As piano beginners, we have to go through all the minor scales:

12 natural minors, 12 harmonic and 12 melodic.

The undertaking of studying this voluminous quantity seems daunting and infinite, but if we know their structure, they become much easier and pleasant to practice them.

A prevalent way to approach the study of the minor scales from the majority of the piano tutors is to start with either the melodic or the harmonic scales, but if we go chronologically, and we grasp the why of the changes and accidentals, their study will become an easier task.

Firstly, we have to start from the true beginning. The minor natural scales, as the major scales are part of a larger corpus of scales. Our modern scales come, like many things in Western culture, from the Greeks. Naturally, they had other names but the Major scales was called Ionian and the minor, Aeolian, and they referred to towns in Greece.

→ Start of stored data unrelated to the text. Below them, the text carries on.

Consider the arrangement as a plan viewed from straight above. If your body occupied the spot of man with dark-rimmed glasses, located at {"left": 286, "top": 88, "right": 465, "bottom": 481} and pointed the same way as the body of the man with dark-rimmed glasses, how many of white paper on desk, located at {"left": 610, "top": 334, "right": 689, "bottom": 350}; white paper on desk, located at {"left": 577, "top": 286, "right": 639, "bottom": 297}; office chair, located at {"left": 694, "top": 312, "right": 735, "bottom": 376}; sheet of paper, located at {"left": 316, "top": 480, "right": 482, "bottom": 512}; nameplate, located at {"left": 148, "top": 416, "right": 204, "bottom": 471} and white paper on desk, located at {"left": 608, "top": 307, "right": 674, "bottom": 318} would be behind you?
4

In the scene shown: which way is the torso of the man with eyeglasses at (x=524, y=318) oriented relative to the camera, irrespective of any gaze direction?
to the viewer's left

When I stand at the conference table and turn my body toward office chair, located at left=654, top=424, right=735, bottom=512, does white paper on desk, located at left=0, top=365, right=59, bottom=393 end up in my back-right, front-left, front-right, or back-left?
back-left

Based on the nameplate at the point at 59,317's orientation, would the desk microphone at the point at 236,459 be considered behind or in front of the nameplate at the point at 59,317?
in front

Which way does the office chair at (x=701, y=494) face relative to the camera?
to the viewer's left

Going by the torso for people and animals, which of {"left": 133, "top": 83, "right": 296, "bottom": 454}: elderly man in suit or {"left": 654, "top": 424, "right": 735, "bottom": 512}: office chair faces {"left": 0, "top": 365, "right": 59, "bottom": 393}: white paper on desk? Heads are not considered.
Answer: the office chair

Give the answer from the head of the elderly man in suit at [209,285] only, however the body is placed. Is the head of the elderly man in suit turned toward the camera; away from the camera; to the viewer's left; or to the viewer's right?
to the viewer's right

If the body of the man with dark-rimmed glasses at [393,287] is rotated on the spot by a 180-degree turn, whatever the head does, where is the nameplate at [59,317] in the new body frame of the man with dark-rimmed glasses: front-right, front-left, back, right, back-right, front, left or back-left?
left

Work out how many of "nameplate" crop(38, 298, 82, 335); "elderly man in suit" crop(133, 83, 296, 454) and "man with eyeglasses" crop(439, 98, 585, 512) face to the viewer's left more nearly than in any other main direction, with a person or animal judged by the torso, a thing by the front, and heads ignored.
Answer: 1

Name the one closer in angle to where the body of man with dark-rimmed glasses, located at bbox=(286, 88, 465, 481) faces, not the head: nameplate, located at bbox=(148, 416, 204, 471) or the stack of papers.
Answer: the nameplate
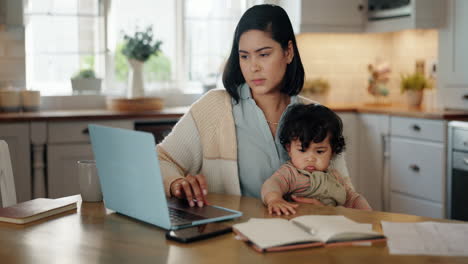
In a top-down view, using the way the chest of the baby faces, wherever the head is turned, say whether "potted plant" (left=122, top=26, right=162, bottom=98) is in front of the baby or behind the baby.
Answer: behind

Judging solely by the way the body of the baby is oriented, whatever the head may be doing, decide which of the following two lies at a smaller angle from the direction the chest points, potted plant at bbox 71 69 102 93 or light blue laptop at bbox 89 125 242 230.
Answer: the light blue laptop

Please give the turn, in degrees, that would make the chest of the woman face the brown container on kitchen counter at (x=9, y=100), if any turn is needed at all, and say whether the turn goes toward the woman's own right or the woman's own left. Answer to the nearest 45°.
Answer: approximately 135° to the woman's own right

During the Renaissance and starting the Baroque, just two scales our the seven used, and they were named with our "modern" names: Major and minor.

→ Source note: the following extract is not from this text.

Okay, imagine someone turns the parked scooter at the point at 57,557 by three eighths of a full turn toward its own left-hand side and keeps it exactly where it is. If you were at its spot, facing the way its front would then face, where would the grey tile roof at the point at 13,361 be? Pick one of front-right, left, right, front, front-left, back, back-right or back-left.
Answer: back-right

So far, so good, but within the minors, we have three types or categories.

We should start with the natural minor, which does not change any of the notes related to their relative major ones, just starting three notes below the tonic of every major scale. We will easily have within our grasp the natural minor. From there, we will go to the harmonic, which started to be in use during the Renaissance period. This scale raises its seventh degree by one semitone, and it gives an "Eastern" flavour to it.

Finally, we have the melodic scale:

This last characteristic of the harmonic is overridden by the raising of the six and seventh degrees ascending and in the descending, the natural scale is played. Easy!